Dataset entries Start Marker

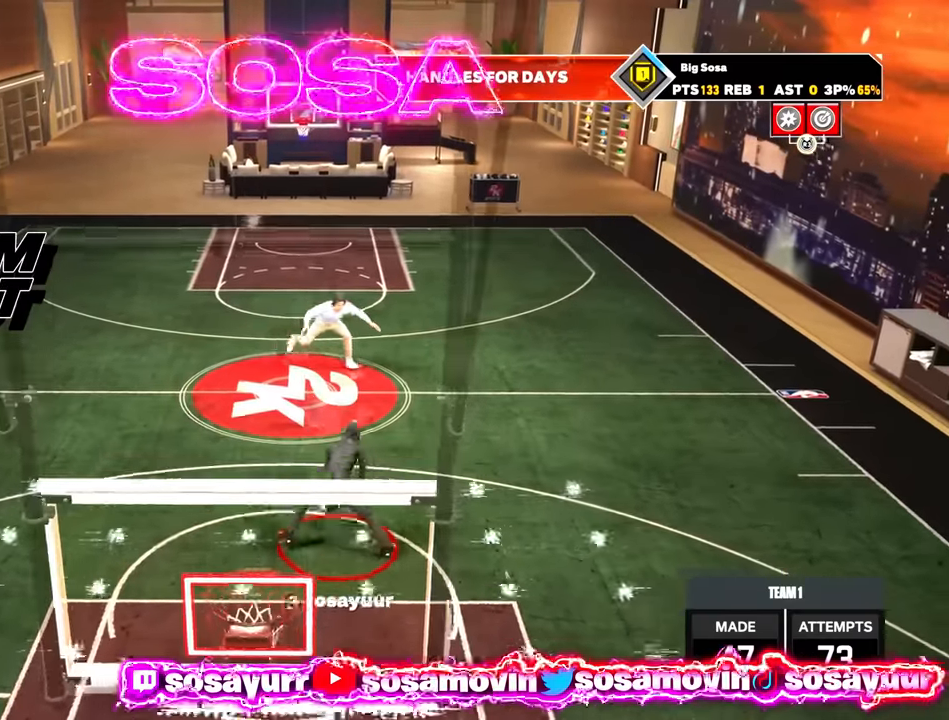
{"buttons": [], "left_stick": "center", "right_stick": "center", "events": [[33, "R2", "down"], [33, "left_stick", "up-right"], [467, "R2", "up"], [500, "left_stick", "center"]]}
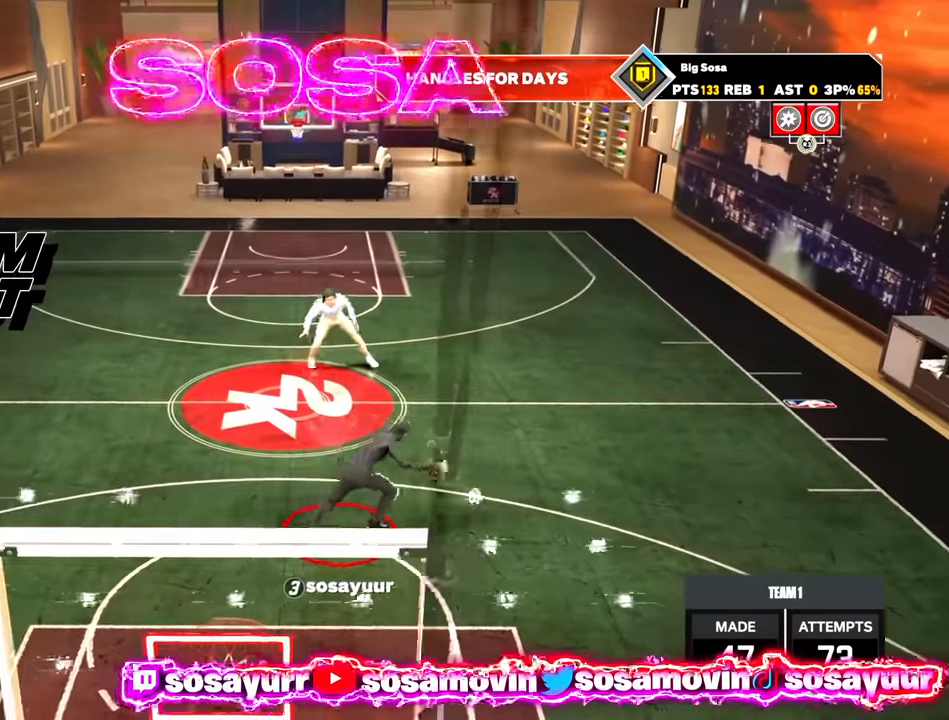
{"buttons": [], "left_stick": "up-left", "right_stick": "center", "events": [[133, "R2", "down"], [333, "left_stick", "up-left"], [433, "R2", "up"]]}
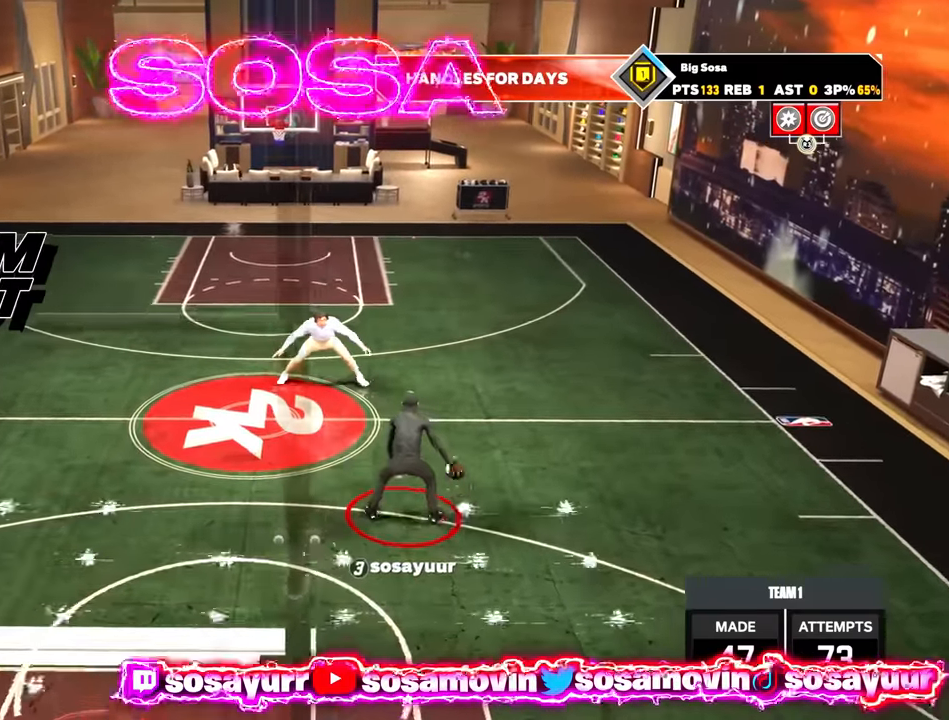
{"buttons": ["R2"], "left_stick": "up-right", "right_stick": "center", "events": [[67, "left_stick", "center"], [67, "right_stick", "right"], [133, "right_stick", "center"], [300, "left_stick", "up-right"], [333, "R2", "down"]]}
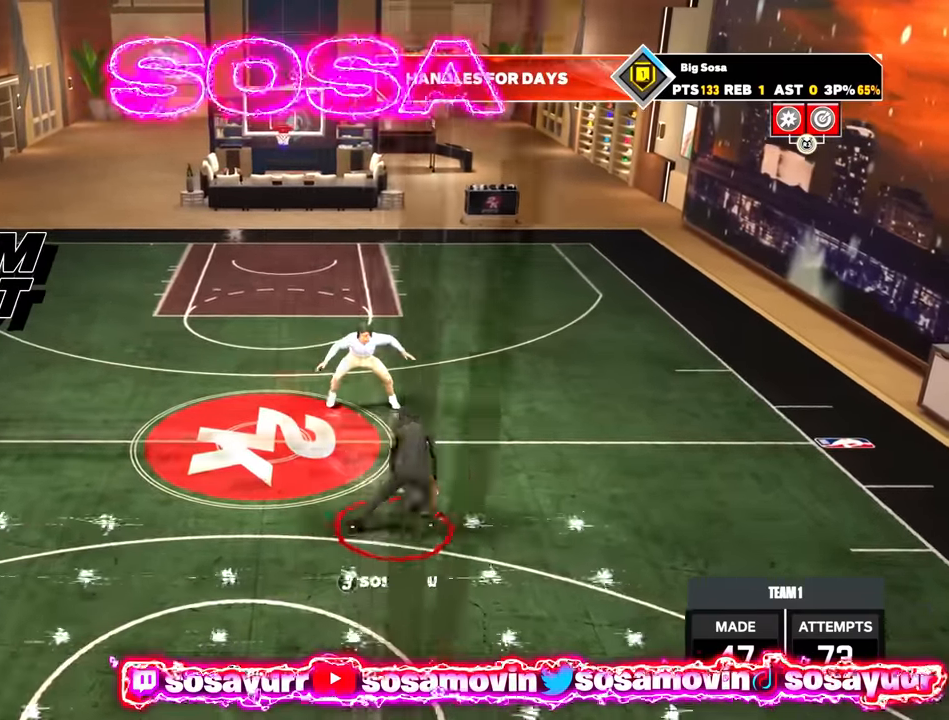
{"buttons": ["R2"], "left_stick": "center", "right_stick": "center", "events": [[200, "R2", "up"], [233, "left_stick", "center"], [367, "R2", "down"]]}
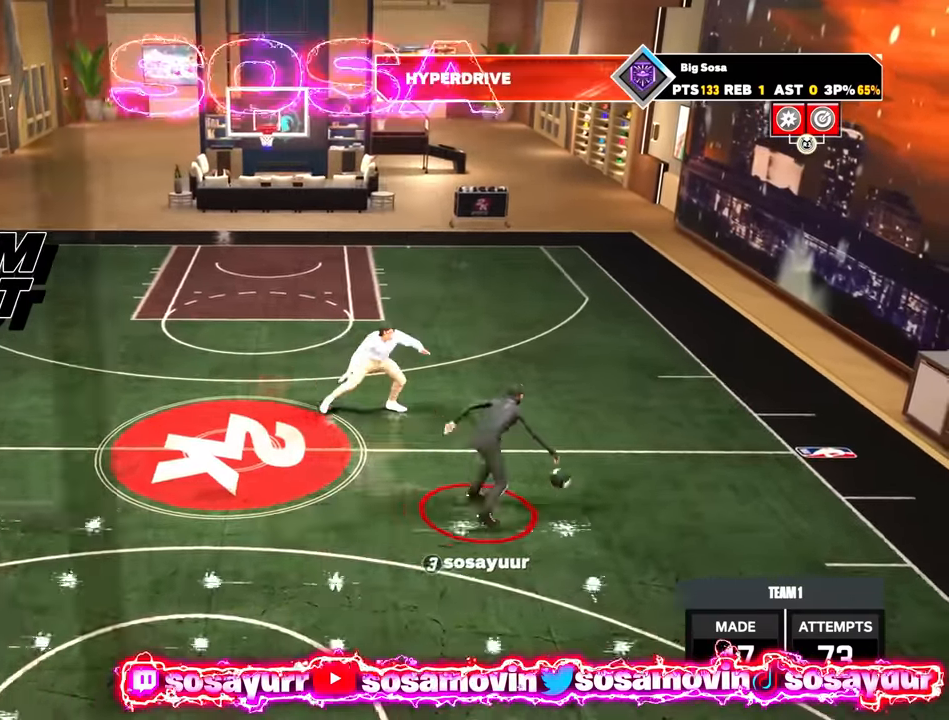
{"buttons": ["R2"], "left_stick": "up", "right_stick": "center", "events": [[100, "left_stick", "up-left"], [200, "R2", "up"], [267, "left_stick", "center"], [500, "R2", "down"], [500, "left_stick", "up"]]}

Dataset entries End Marker

## Aim of the task
Your answer must be an exact transcription of every entry, minus the pictures.

## Solution for this exercise
{"buttons": [], "left_stick": "center", "right_stick": "center", "events": [[33, "R2", "down"], [33, "left_stick", "up-right"], [467, "R2", "up"], [500, "left_stick", "center"]]}
{"buttons": [], "left_stick": "up-left", "right_stick": "center", "events": [[133, "R2", "down"], [333, "left_stick", "up-left"], [433, "R2", "up"]]}
{"buttons": ["R2"], "left_stick": "up-right", "right_stick": "center", "events": [[67, "left_stick", "center"], [67, "right_stick", "right"], [133, "right_stick", "center"], [300, "left_stick", "up-right"], [333, "R2", "down"]]}
{"buttons": ["R2"], "left_stick": "center", "right_stick": "center", "events": [[200, "R2", "up"], [233, "left_stick", "center"], [367, "R2", "down"]]}
{"buttons": ["R2"], "left_stick": "up", "right_stick": "center", "events": [[100, "left_stick", "up-left"], [200, "R2", "up"], [267, "left_stick", "center"], [500, "R2", "down"], [500, "left_stick", "up"]]}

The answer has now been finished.